## Work required
In exact form, please repeat the records from their opening line down to the line with "Warum lesen?", including that line.

## Exercise materials
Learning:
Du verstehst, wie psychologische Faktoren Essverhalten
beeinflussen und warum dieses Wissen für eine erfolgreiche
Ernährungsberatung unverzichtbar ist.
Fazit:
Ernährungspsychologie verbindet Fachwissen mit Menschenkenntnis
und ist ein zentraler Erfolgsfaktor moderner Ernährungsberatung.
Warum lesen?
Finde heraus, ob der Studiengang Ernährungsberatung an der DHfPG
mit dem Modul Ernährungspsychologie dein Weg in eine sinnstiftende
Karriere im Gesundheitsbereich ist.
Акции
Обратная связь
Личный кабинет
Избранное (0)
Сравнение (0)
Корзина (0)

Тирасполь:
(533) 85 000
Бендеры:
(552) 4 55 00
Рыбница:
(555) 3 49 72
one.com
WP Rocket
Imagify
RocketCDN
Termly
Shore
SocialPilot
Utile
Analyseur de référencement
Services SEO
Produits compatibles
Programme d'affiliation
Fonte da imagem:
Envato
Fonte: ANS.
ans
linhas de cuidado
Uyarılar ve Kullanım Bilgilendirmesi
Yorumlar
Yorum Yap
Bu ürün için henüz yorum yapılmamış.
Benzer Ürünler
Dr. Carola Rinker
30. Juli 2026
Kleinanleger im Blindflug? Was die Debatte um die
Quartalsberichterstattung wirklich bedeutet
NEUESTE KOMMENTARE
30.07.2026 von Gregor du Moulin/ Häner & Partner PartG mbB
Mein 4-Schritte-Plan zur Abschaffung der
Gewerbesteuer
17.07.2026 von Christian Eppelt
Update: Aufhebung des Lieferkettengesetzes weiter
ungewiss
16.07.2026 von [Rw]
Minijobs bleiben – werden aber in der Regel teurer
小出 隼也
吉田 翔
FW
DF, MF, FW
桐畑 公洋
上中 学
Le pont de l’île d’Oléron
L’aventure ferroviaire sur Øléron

## Your response
Learning:
Du verstehst, wie psychologische Faktoren Essverhalten
beeinflussen und warum dieses Wissen für eine erfolgreiche
Ernährungsberatung unverzichtbar ist.
Fazit:
Ernährungspsychologie verbindet Fachwissen mit Menschenkenntnis
und ist ein zentraler Erfolgsfaktor moderner Ernährungsberatung.
Warum lesen?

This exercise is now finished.